A significant moment in this exploration was my participation in Invasive Species?, a transdisciplinary, critical and collective investigation on migrating knowledge conceived and led by Avital Barak and organized and commissioned by AiR 351 as part of DGARTES Apoio Sustentado program. This program brought together scholars and artists to examine ecological crises, colonial legacies, migratory knowledge, and the rise of digital nomadism. The two sessions I attended offered a particularly enriching lens through which to understand these themes. Historian Marta Macedo presented her research on plantation economies in São Tomé, while biologist Elizabete Marchante spoke about the ecological consequences of invasive species in Portugal—species that arrived through colonial trade and continue to reshape local ecosystems.

This research thread resonated deeply with many of my studio visits.
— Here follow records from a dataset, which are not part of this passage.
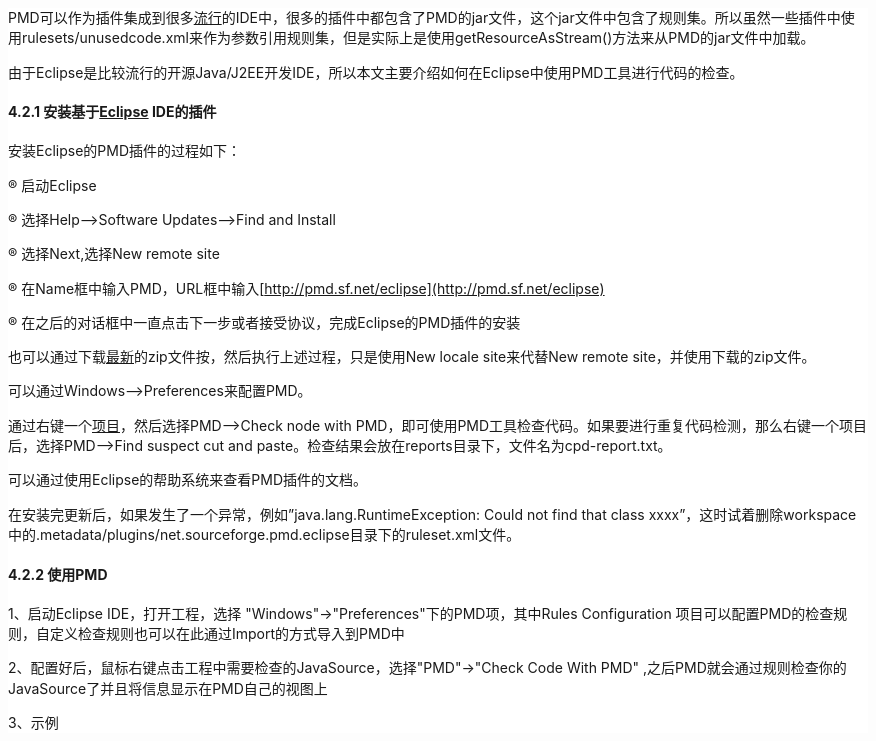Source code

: PMD可以作为插件集成到很多[流行](http://action.vogate.com/c/c.php?r=http%3A//www.google.cn/search%3Fcomplete%3D1%26hl%3Dzh-CN%26newwindow%3D1%26q%3Dpmd%25E4%25BD%25BF%25E7%2594%25A8%26start%3D20%26sa%3DN&aid=10190&sid=6235007045041793&click=1&url=http%3A//unionafa.allyes.com/main/adfclick%3Fdb%3Dunionafa%26bid%3D493%2C141%2C23%26cid%3D6601%2C309%2C1%26sid%3D362%26show%3Dignore%26url%3Dhttp%3A//buycar.chezhu.com.cn/promotion_0318.php%3Fcid%3D15&v=0&s=http%3A//www.diybl.com/course/3_program/java/javajs/2008419/110532.html&rn=881511&k=%u6D41%u884C "新浪Sina/宏界Vogate提供")的IDE中，很多的插件中都包含了PMD的jar文件，这个jar文件中包含了规则集。所以虽然一些插件中使用rulesets/unusedcode.xml来作为参数引用规则集，但是实际上是使用getResourceAsStream()方法来从PMD的jar文件中加载。

由于Eclipse是比较流行的开源Java/J2EE开发IDE，所以本文主要介绍如何在Eclipse中使用PMD工具进行代码的检查。

#### 4.2.1 安装基于[Eclipse](http://gocom.primeton.com/modules/gSpace/about_onetag.php?tagid=103&tagname=Eclipse&PHPSESSID=23ba501255f28f67dceea4e438726cba) IDE的插件

安装Eclipse的PMD插件的过程如下：

® 启动Eclipse

® 选择Help-->Software Updates-->Find and Install

® 选择Next,选择New remote site

® 在Name框中输入PMD，URL框中输入[http://pmd.sf.net/eclipse](http://pmd.sf.net/eclipse)

® 在之后的对话框中一直点击下一步或者接受协议，完成Eclipse的PMD插件的安装

也可以通过下载[最新](http://action.vogate.com/c/c.php?r=http%3A//www.google.cn/search%3Fcomplete%3D1%26hl%3Dzh-CN%26newwindow%3D1%26q%3Dpmd%25E4%25BD%25BF%25E7%2594%25A8%26start%3D20%26sa%3DN&aid=10185&sid=6235007045041793&click=1&url=http%3A//unionafa.allyes.com/main/adfclick%3Fdb%3Dunionafa%26bid%3D494%2C142%2C23%26cid%3D6601%2C309%2C1%26sid%3D364%26show%3Dignore%26url%3Dhttp%3A//buycar.chezhu.com.cn/promotion_0318.php%3Fcid%3D16&v=0&s=http%3A//www.diybl.com/course/3_program/java/javajs/2008419/110532.html&rn=727130&k=%u6700%u65B0 "新浪Sina/宏界Vogate提供")的zip文件按，然后执行上述过程，只是使用New locale site来代替New remote site，并使用下载的zip文件。

可以通过Windows-->Preferences来配置PMD。

通过右键一个[项目](http://action.vogate.com/c/c.php?r=http%3A//www.google.cn/search%3Fcomplete%3D1%26hl%3Dzh-CN%26newwindow%3D1%26q%3Dpmd%25E4%25BD%25BF%25E7%2594%25A8%26start%3D20%26sa%3DN&aid=5931&sid=6235007045041793&click=1&url=http%3A//www.cnmty.com&v=0&s=http%3A//www.diybl.com/course/3_program/java/javajs/2008419/110532.html&rn=149675&k=%u9879%u76EE "新浪Sina/宏界Vogate提供")，然后选择PMD-->Check node with PMD，即可使用PMD工具检查代码。如果要进行重复代码检测，那么右键一个项目后，选择PMD-->Find suspect cut and paste。检查结果会放在reports目录下，文件名为cpd-report.txt。

可以通过使用Eclipse的帮助系统来查看PMD插件的文档。

在安装完更新后，如果发生了一个异常，例如”java.lang.RuntimeException: Could not find that class xxxx”，这时试着删除workspace中的.metadata/plugins/net.sourceforge.pmd.eclipse目录下的ruleset.xml文件。

#### 4.2.2 使用PMD

1、启动Eclipse IDE，打开工程，选择 "Windows"->"Preferences"下的PMD项，其中Rules Configuration 项目可以配置PMD的检查规则，自定义检查规则也可以在此通过Import的方式导入到PMD中

2、配置好后，鼠标右键点击工程中需要检查的JavaSource，选择"PMD"->"Check Code With PMD" ,之后PMD就会通过规则检查你的JavaSource了并且将信息显示在PMD自己的视图上

3、示例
I met several artists whose work engages with the symbolic, material, and political dimensions of plant life, and its relationship to memory, territory, and postcolonial critique. Mónica de Miranda and Manuel Santos Maia, for example, use gardens and flora as metaphors for identity, displacement, and re-rooting, while artists such as Vasco Araújo, Márcio Carvalho, Gabriela Albergaria, and Diana Policarpo interrogate how natural environments are shaped by systems of classification, surveillance, and territorial control. Through these diverse practices, a nuanced and timely discourse is emerging— one that maps the entanglements of empire, environment, and epistemology.

Mónica de Miranda

Vasco Araújo

As I delve deeper into this line of research, I’m increasingly interested in how contemporary artists use plants, flowers, and organic materials not merely as symbols, but as critical agents. This work connects meaningfully to the legacies of Arte Povera and Land Art—movements that, in the 1960s and ’70s, challenged the boundaries of sculpture by incorporating living and ephemeral materials. These practices also raise important curatorial questions: What does it mean to exhibit living organisms within museum infrastructures designed for permanence and preservation? What ethical and logistical responsibilities do institutions bear when they become custodians of organic matter? And how can the curatorial treatment of botanical materials reflect the critical concerns embedded in the artworks themselves?

These are questions I carry forward. My residency in Portugal was not just a period of research—it was a season of germination. Ideas seeded through conversations, readings, studio visits, and unexpected encounters are now beginning to root. What grows from here remains to be seen. But I return with a renewed sense of purpose and an expanded curatorial toolkit—one shaped by the rhythms of place, the wisdom of plants, and the generative mess of collective thinking.

 

Anaïs Castro is a curator and writer based in New York and Montreal. Over the past 15 years, she has held positions at various institutions including, the National Gallery of Canada, Arsenal Contemporary Art, Art Mûr, the Peggy Guggenheim Collection and Stills – Scotland’s Centre for Photography. She is an editorial member of Daily Lazy and publishes regularly with various publications.